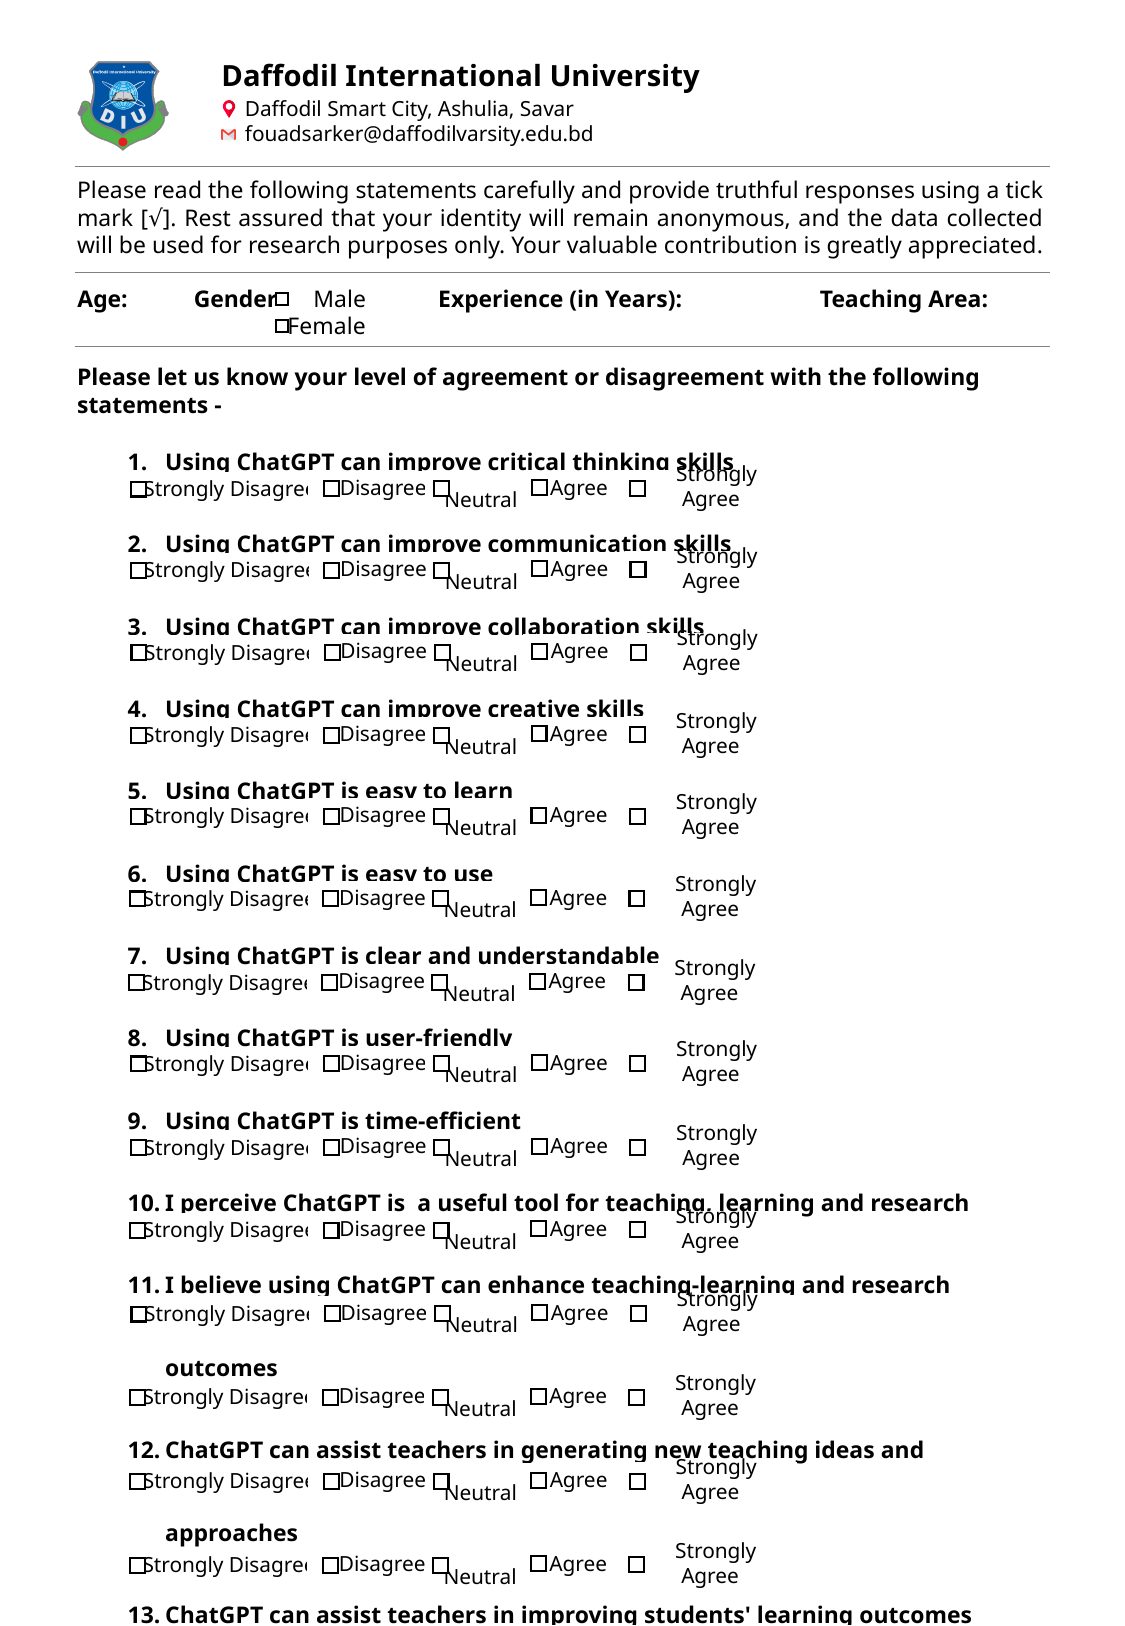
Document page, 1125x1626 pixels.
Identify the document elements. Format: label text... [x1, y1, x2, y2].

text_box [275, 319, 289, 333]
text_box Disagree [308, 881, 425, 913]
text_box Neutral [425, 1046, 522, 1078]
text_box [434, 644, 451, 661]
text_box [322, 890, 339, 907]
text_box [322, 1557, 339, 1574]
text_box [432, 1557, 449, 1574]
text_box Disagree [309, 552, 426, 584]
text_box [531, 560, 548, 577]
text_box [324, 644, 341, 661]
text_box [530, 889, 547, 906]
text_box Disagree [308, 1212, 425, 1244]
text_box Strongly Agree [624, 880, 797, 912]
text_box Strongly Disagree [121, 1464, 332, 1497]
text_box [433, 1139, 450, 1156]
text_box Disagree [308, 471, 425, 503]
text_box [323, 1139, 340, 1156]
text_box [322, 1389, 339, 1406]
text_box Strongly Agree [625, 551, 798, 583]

* [WHAT NEEDS TO BE DONE]: Give back all the data exactly, minus pictures.

* [ANSWER FOR THIS EXERCISE]:
Document page, 1125x1626 pixels.
Identify the document elements. Format: label text... [x1, y1, x2, y2].

text_box [275, 319, 289, 333]
text_box Disagree [308, 881, 425, 913]
text_box Neutral [425, 1046, 522, 1078]
text_box [434, 644, 451, 661]
text_box [322, 890, 339, 907]
text_box [322, 1557, 339, 1574]
text_box [432, 1557, 449, 1574]
text_box Disagree [309, 552, 426, 584]
text_box [531, 560, 548, 577]
text_box [324, 644, 341, 661]
text_box [530, 889, 547, 906]
text_box Disagree [308, 1212, 425, 1244]
text_box Strongly Agree [624, 880, 797, 912]
text_box Strongly Disagree [121, 1464, 332, 1497]
text_box [433, 1139, 450, 1156]
text_box Disagree [308, 471, 425, 503]
text_box [323, 1139, 340, 1156]
text_box [322, 1389, 339, 1406]
text_box Strongly Agree [625, 551, 798, 583]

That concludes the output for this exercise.